The identities of 34 of the 35 deceased and the 20 injured have been confirmed.
An investigatory team composed of members of the State Administration of Work Safety and the Ministry of Public Security has been dispatched to the scene to look into the accident.
The coach, which belongs to the Tangshan Traffic and Transportation Group, has a maximum capacity of 53 people. However, 55 people were in the vehicle when the accident occurred.
Victims said the coach picked up students at Hebei University in Baoding and was taking them to Tangshan University when the accident happened.
"The bus was not organized by the school. We call the numbers printed on on-campus advertisements when we want to take a bus," said Duan Yingjie, a female student who was injured in the accident.
"Many students take the buses because they're very convenient," said Duan.
Tianjin's crash was the most deadly of three major road accidents that occurred on the last day of the holiday. Traffic is often high on the last day, as many people are traveling after visiting their families or taking vacations.

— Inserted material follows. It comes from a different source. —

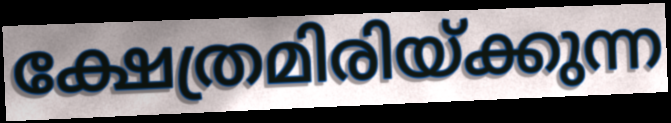
ക്ഷേത്രമിരിയ്ക്കുന്ന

Eleven people died when a truck crashed into a mini-van at about 6:30 am on a highway in Sheqi County in central China's Henan province.

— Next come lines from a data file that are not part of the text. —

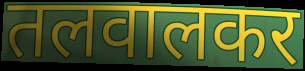
तलवालकर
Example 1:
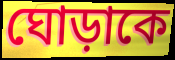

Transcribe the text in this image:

ঘোড়াকে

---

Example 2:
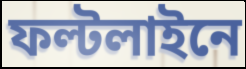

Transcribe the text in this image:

ফল্টলাইনে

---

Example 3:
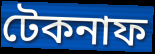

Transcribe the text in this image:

টেকনাফ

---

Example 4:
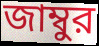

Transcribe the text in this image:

জাম্বুর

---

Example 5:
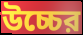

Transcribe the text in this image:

উচ্চের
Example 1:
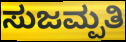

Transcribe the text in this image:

ಸುಜಮ್ಪತಿ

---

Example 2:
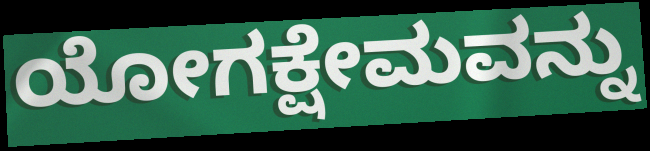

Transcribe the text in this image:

ಯೋಗಕ್ಷೇಮವನ್ನು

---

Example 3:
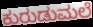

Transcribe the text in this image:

ಕುರುಡುಮಲೆ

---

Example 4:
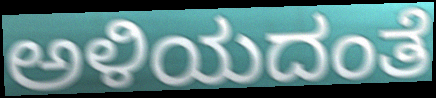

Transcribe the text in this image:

ಅಳಿಯದಂತೆ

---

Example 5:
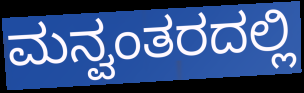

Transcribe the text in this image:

ಮನ್ವಂತರದಲ್ಲಿ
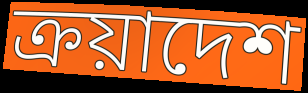
ক্রয়াদেশ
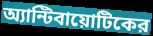
অ্যান্টিবায়োটিকের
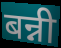
बन्नी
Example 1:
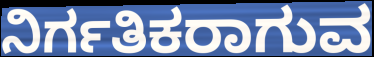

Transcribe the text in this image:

ನಿರ್ಗತಿಕರಾಗುವ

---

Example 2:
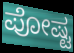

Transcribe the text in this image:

ಪೋಷ್ಟ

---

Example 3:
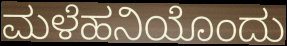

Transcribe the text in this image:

ಮಳೆಹನಿಯೊಂದು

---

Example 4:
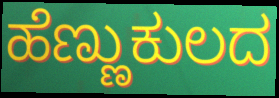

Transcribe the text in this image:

ಹೆಣ್ಣುಕುಲದ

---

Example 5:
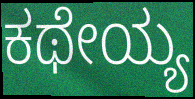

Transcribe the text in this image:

ಕಥೇಯ್ಯ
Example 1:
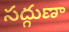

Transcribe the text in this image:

సద్గుణా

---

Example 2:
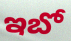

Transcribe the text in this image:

ఇబో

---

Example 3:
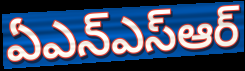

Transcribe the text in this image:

ఏఎన్ఎస్ఆర్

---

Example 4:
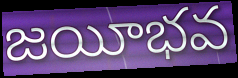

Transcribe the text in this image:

జయీభవ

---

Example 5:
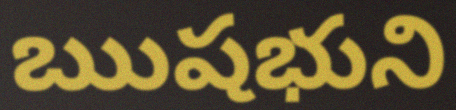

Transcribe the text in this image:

ఋషభుని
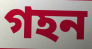
গহন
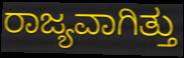
ರಾಜ್ಯವಾಗಿತ್ತು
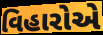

Local officials said all of the mini-van's passengers were killed instantly, and the truck driver was detained after fleeing the scene.
Low visibility caused by heavy morning fog triggered a pile-up that involved 24 cars on an expressway in east China's Anhui province, killing at least six people and injuring 19 others, police said.
In September, an overloaded ferry capsized and sank in a river in central China's Hunan province, killing 12 people. Most of the victims were primary and middle school students returning home for the Mid-Autumn Festival.